Fraksi Demokrat Nyatakan Dasar Hukum untuk Pansus UB Tidak Jelas

f-tpuADAKITANEWS, Kota Kediri – Fraksi Partai Demokrat belum menentukan sikap terkait pembentukan Panitia Khusus (Pansus) untuk pembangunan gedung Universitas Brawijaya (UB). Mereka menganggap dasar hukum yang digunakan untuk Pansus tidak jelas, sehingga mereka memilih menahan diri terlibat dalam Pansus.

“Kita masih akan menunggu hasil kunjungan kami (seluruh anggota DPRD) bersama eksekutif (Pemkot Kediri) kepada Kemen Ristek Dikti pekan depan. Fraksi Demokrat belum bisa menerima ikut Pansus sebelum ada dasar hukum yang jelas,” ujar Yudi Ayubkhan Ketua Fraksi Demokrat DPRD Kota Kediri kepada Tim Adakitanews.com, Rabu (05/10).

Selama ini, menurut Ayubkhan, dasar hukum yang digunakan yakni hasil evaluasi Gubernur dan UB yang dianggap belum memiliki ijin sekolah jauh dari Kemen Ristek Dikti belum cukup untuk dijadikan dasar adanya Pansus. Ia menjelaskan, persolaan ijin dari Kemen Ristek Dikti tersebut bukan urusan Pemkot Kediri maupun DPRD, namun menjadi tanggungjawab dari pihak UB.

“Persoalan ijin (Sekolah jauh) itukan tanggungjawab UB, bukan tanggungjawab Pemkot maupun DPRD. Memang, mekanismenya (Pendirian UB di Kota Kediri) harus ada ijin terlebih dahulu. Cuma, saat ini kita belum tahu, UB sudah mengajukan ijin apa belum. Informasinya, sekarang mereka (UB) sudah mengajukan ijin,” jelasnya.

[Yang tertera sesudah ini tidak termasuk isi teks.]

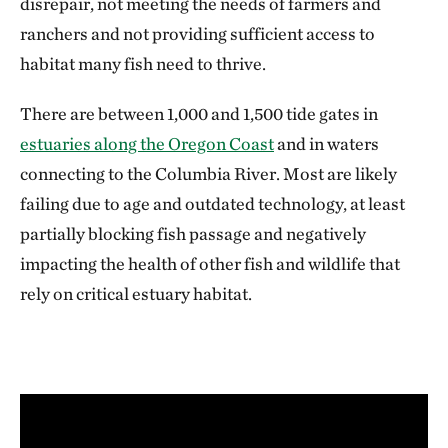
disrepair, not meeting the needs of farmers and
ranchers and not providing sufficient access to
habitat many fish need to thrive.
There are between 1,000 and 1,500 tide gates in
estuaries along the Oregon Coast
and in waters
connecting to the Columbia River. Most are likely
failing due to age and outdated technology, at least
partially blocking fish passage and negatively
impacting the health of other fish and wildlife that
rely on critical estuary habitat.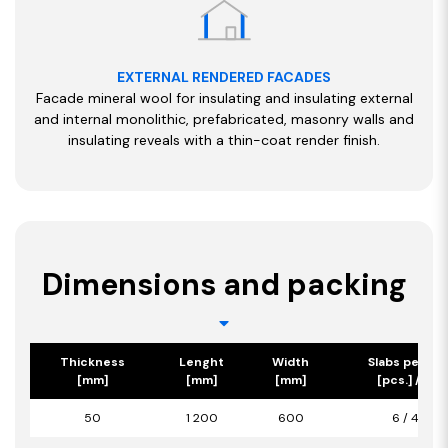
EXTERNAL RENDERED FACADES
Facade mineral wool for insulating and insulating external
and internal monolithic, prefabricated, masonry walls and
insulating reveals with a thin-coat render finish.
Dimensions and packing
Thickness
Lenght
Width
Slabs per pa
[mm]
[mm]
[mm]
[pcs.] / [m2
50
1 200
600
6 / 4,32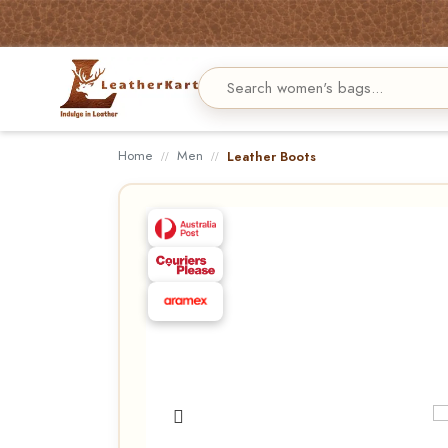
Home
Men
Leather Boots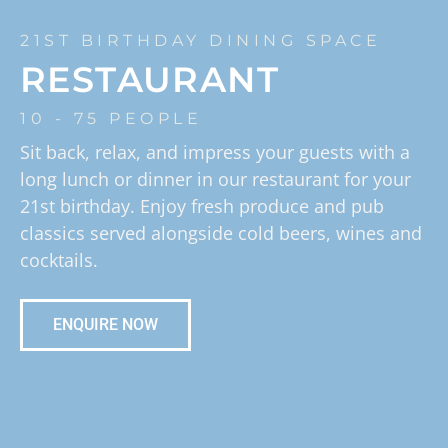
21ST BIRTHDAY DINING SPACE
RESTAURANT
10 - 75 PEOPLE
Sit back, relax, and impress your guests with a
long lunch or dinner in our restaurant for your
21st birthday. Enjoy fresh produce and pub
classics served alongside cold beers, wines and
cocktails.
ENQUIRE NOW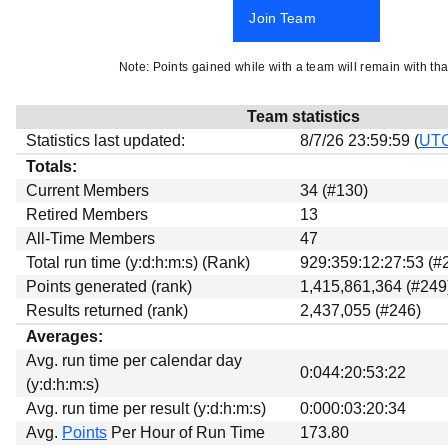
Beta testing
Join Team
Links
Note: Points gained while with a team will remain with tha
Download
Donations
Team statistics
Statistics last updated:
8/7/26 23:59:59 (
UT
Totals:
Current Members
34 (#130)
Retired Members
13
All-Time Members
47
Total run time (y:d:h:m:s) (Rank)
929:359:12:27:53 (#
Points generated (rank)
1,415,861,364 (#249
Results returned (rank)
2,437,055 (#246)
Averages:
Avg. run time per calendar day
0:044:20:53:22
(y:d:h:m:s)
Avg. run time per result (y:d:h:m:s)
0:000:03:20:34
Avg.
Points
Per Hour of Run Time
173.80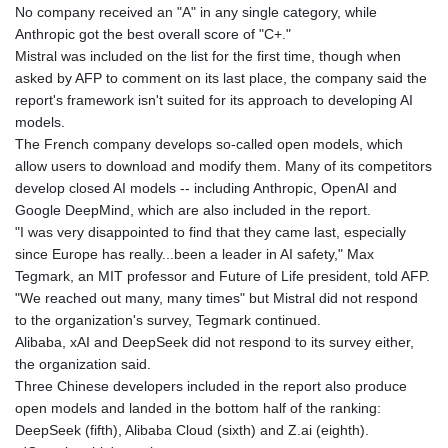
No company received an "A" in any single category, while
GNF
Anthropic got the best overall score of "C+."
8798.496547
Mistral was included on the list for the first time, though when
GTQ 7.644462
asked by AFP to comment on its last place, the company said the
GYD 209.601111
report's framework isn't suited for its approach to developing AI
HKD 7.84481
models.
HNL 26.852845
The French company develops so-called open models, which
HRK 6.539003
allow users to download and modify them. Many of its competitors
HTG 130.990152
develop closed AI models -- including Anthropic, OpenAI and
HUF 317.137974
Google DeepMind, which are also included in the report.
IDR 17934
"I was very disappointed to find that they came last, especially
ILS 3.007702
since Europe has really...been a leader in AI safety," Max
IMP 0.742819
Tegmark, an MIT professor and Future of Life president, told AFP.
INR 95.38485
"We reached out many, many times" but Mistral did not respond
IQD
to the organization's survey, Tegmark continued.
1312.470159
Alibaba, xAI and DeepSeek did not respond to its survey either,
IRR
the organization said.
1374849.999974
Three Chinese developers included in the report also produce
ISK 123.610004
open models and landed in the bottom half of the ranking:
JEP 0.742819
DeepSeek (fifth), Alibaba Cloud (sixth) and Z.ai (eighth).
JMD 158.809665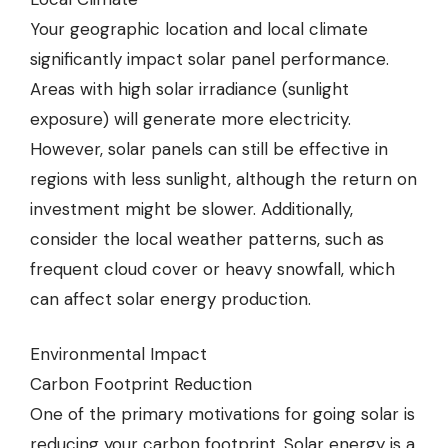
Your geographic location and local climate
significantly impact solar panel performance.
Areas with high solar irradiance (sunlight
exposure) will generate more electricity.
However, solar panels can still be effective in
regions with less sunlight, although the return on
investment might be slower. Additionally,
consider the local weather patterns, such as
frequent cloud cover or heavy snowfall, which
can affect solar energy production.
Environmental Impact
Carbon Footprint Reduction
One of the primary motivations for going solar is
reducing your carbon footprint. Solar energy is a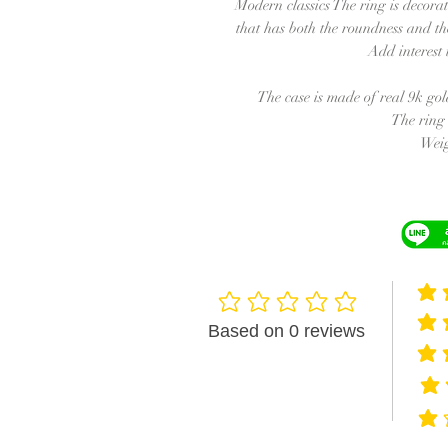
Modern classics The ring is decora
that has both the roundness and the
Add interest
The case is made of real 9k gol
The ring 
Weig
averag
No ratings yet
averag
Based on 0 reviews
averag
avera
avera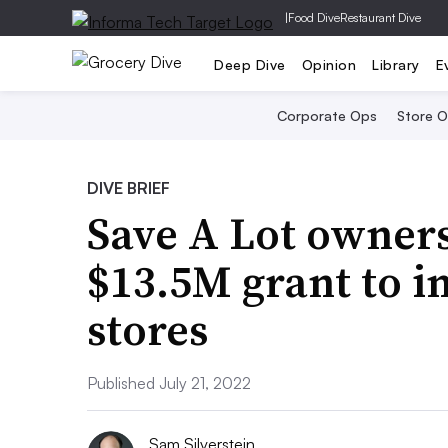
|
Food Dive
Restaurant Dive
Deep Dive
Opinion
Library
E
Corporate Ops
Store 
DIVE BRIEF
Save A Lot owner
$13.5M grant to 
stores
Published July 21, 2022
Sam Silverstein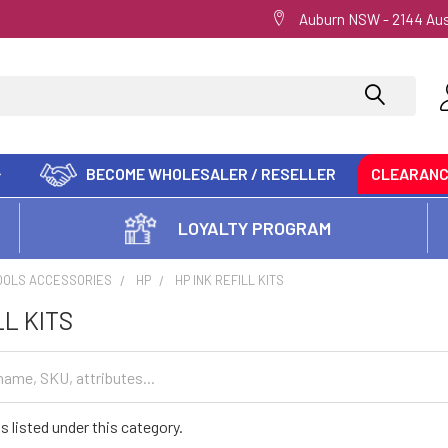
Auburn NSW - 2144 Aus
BECOME WHOLESALER / RESELLER
CLEARAN
LOYALTY PROGRAM
OOLS ACCESSORIES
HP
HP INK REFILL KITS
LL KITS
s listed under this category.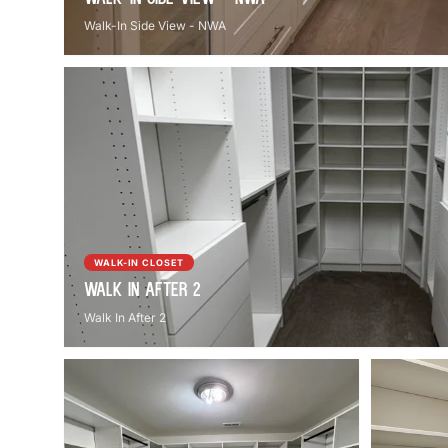
Walk-In Side View - NWA
WALK-IN CLOSET
Walk In After 2
Walk In After 2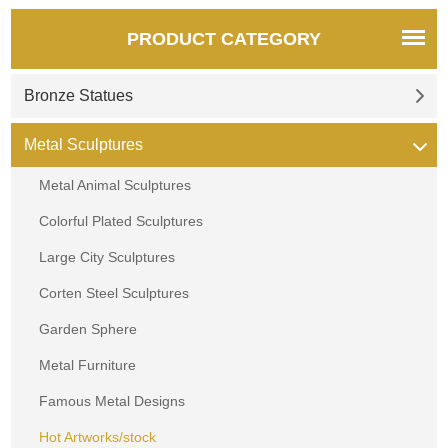
PRODUCT CATEGORY
Bronze Statues
Metal Sculptures
Metal Animal Sculptures
Colorful Plated Sculptures
Large City Sculptures
Corten Steel Sculptures
Garden Sphere
Metal Furniture
Famous Metal Designs
Hot Artworks/stock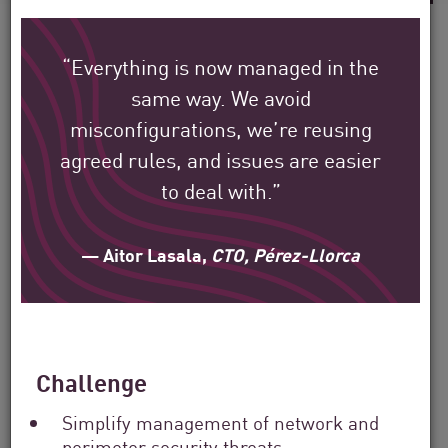
“Everything is now managed in the
same way. We avoid
See how Check Point’s
misconfigurations, we’re reusing
global customers are
agreed rules, and issues are easier
protecting their
to deal with.”
environment.
— Aitor Lasala,
CTO, Pérez-Llorca
Our mission is to help secure the largest
enterprise, government, and service
provider organizations around the world.
Challenge
Filter
Simplify management of network and
by
perimeter security threats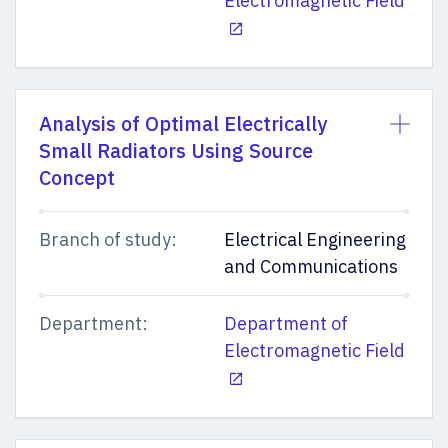
Electromagnetic Field
Analysis of Optimal Electrically
Small Radiators Using Source
Concept
Branch of study:
Electrical Engineering
and Communications
Department:
Department of
Electromagnetic Field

Sedangkan hasil evaluasi Gubernur yang menyatakan agar Pemkot Kediri lebih mencermati lagi MoU dengan pihak UB, menurut Yudi Ayubkhan juga belum bisa menjadi dasar adanya Pansus. Pasalnya, Ia melihat dari MoU yang menyatakan terkait pemanfaatan aset daerah tidak harus mendapatkan ijin dari Dewan Perwakilan Rakyat (DPRD). “MoU itukan pemanfaatan aset, sedangkan pemanfaatan aset daerah itu tidak harus mendapatkan ijin dari Dewan,” jelasnya

Ketika ditanya apakah ada potensi Pansus tersebut batal, Ayubkhan mengatakan, menunggu hasil dari kunjungan bersama DPRD dan Pemkot Kediri ke Kemen Ristek Dikti pada hari Senin 11 Oktober 2016 nanti. “Dasar yang digunakan untuk Pansus itu apa? selama ini tidak jelas. Kalau teman-teman dari Fraksi PDI dan PKB yang menginginkan untuk tetap dibentuk Pansus, Fraksi Partai Demokrat menahan diri untuk tidak ikut Pansus terlebih dahulu,” jelasnya

Hal lain justru diungkapkan oleh Reza Darmawan Ketua Pansus UB. Ia mengatakan, jika pengajuan dari salah satu fraksi sudah cukup untuk diadakannya Pansus. “Pengajuan dari salah satu fraksi sudah bisa menjadi salah satu dasar untuk mengajukan Pansus,” ujarnya

Namun, ketika ditanya berapa fraksi yang mengajukan Pansus tersebut, Reza Darmawan mengaku tidak tahu terkait hal itu. “Saya kurang tahu, karena saya kemarin hanya ditunjuk sebagai ketua (Pansus UB),” kata Reza Darmawan anggota DPRD dari fraksi Partai Amanat Nasional.(Zay)

 

Keterangan Gambar :Yudi Ayubkhan Anggota DPRD Kota Kediri.